Mais s'il m'intéresse, c'est en tant qu'il dénote chacun des philosophes d'une secte donnée, le nom propre du philosophe se référant alors à tous les philosophes de la secte en question  (dans ces conditions Laërce indiquerait donc des styles de vie envisageables aujourd'hui encore au moins partiellement) et aussi en tant qu'il ne dénote rien du tout (reste que si, contre son gré alors, il ne dénote rien du tout, il ne m'intéresse qu'en tant que cette fiction a pour le moins une dimension d'idéal régulateur: par exemple le stoïcien comme horizon inaccessible mais pas comme mirage, car cet horizon change quelque chose, certes peut-être pas grand-chose, du paysage dans lequel on chemine).

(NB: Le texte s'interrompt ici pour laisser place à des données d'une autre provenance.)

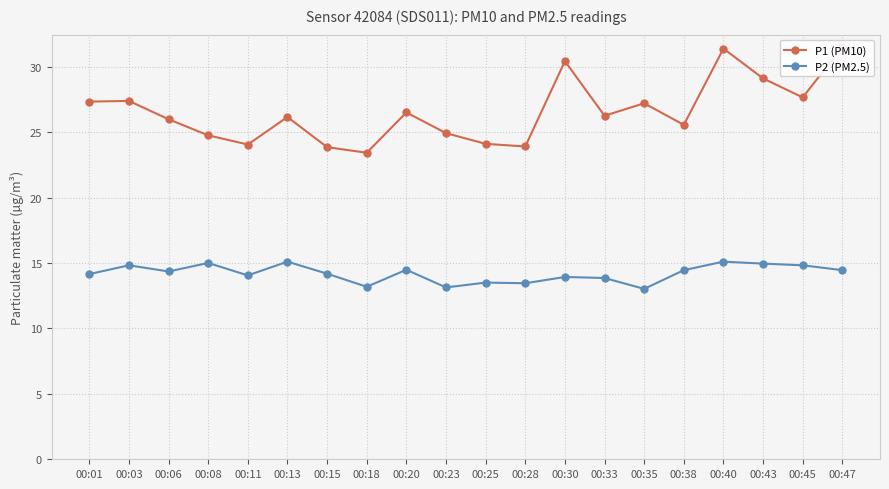

Read the P2 (PM2.5) value at 00:28.

13.4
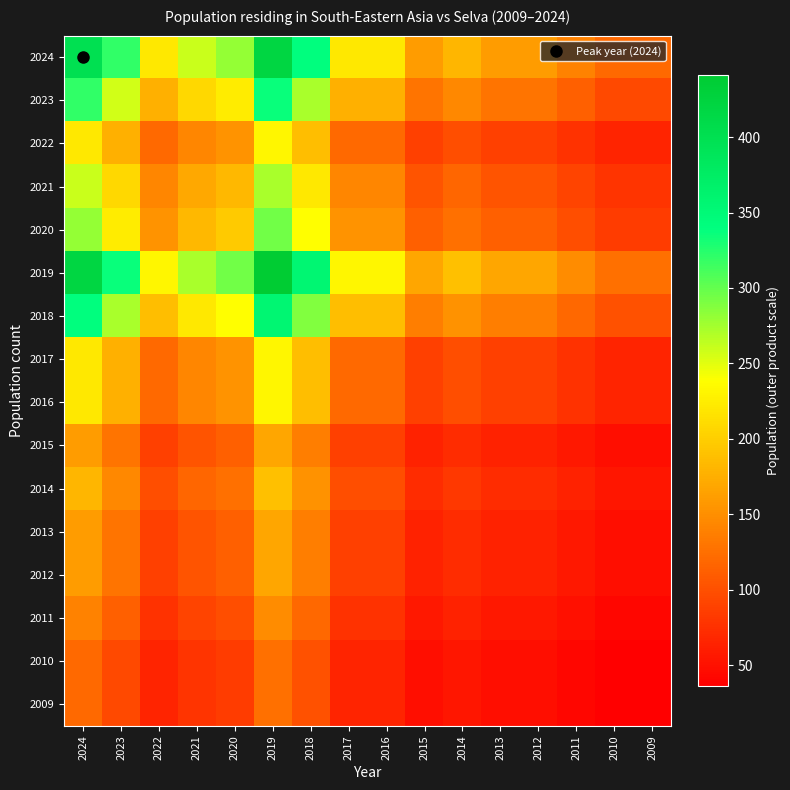

Rank the series at 2013 from highest to lowest value.

2019, 2024, 2018, 2023, 2020, 2021, 2022, 2017, 2016, 2014, 2015, 2013, 2012, 2011, 2010, 2009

3. Le dimanche 27 avril 2008, 21:56 par Nicotinamide
Diogène Laërce propose des passages doctrinaux, biographiques et successoraux. Ainsi, hâtivement, on pourrait penser que les maximes capitales ou les lettres d'Epicure rapportées par Diogène Laërce ne peuvent pas être lu comme une description du philosophe. Or pour Diogène Laërce qui place les vies au centre de son histoire de la philosophie, les paroles ne sont que des prolongements de l'homme. Par exemple après avoir établi l'apologie d'Epicure, il termine (X 12) : "Mais nous verrons mieux que cela, si nous avançons en prenant appui sur ses doctrines et ses paroles." (autre exemple : (X 29) : "Nous ferons figurer ses maximes capitales afin que tu connaisses l'homme par tous ses aspects") (voir aussi X 138). Par conséquent, les sentences, paroles participeraient à la description du philosophe. Ce qui complique la dénotation.
Comment lire Diogène Laërce ? Quels hommes dénote-t-il ? Votre billet continue de me tracasser. En effet, il existe l'image d'un Diogène assagi présentée par Dion de Chrysostome, l'image d'un Diogène religieux avancée par Epictète, l'image d'un Diogène clownesque proposé par Lucien... Est-ce que Laërce ne cherche pas à donner une image plus juste ? (ce qu'il fait pour Epicure d'ailleurs)
P.S :
- chacun d'entre une multitude d'hommes (l'homme en tant qu'il a les traits de la secte cynique
Ce point s'explique peut-être par le fait que Diogène Laërce procède à des successions. Socrate maître d'Antisthène maître de Diogène maître de Cratès maître de Zénon... Ainsi pour tenir ses filiations, il va insister sur les homologies (symplésiomorphies, les synapomorphies, apomorphies). Ce qui revient à soutenir (sans utiliser le vocabulaire de la biologie) que Diogène Laërce force sur les resemblances, leur dérive et les évolutions... au point d'inventer ou reprendre des branches imaginaires, par exemple, de poser Antisthène comme fondateur du mouvement cynique.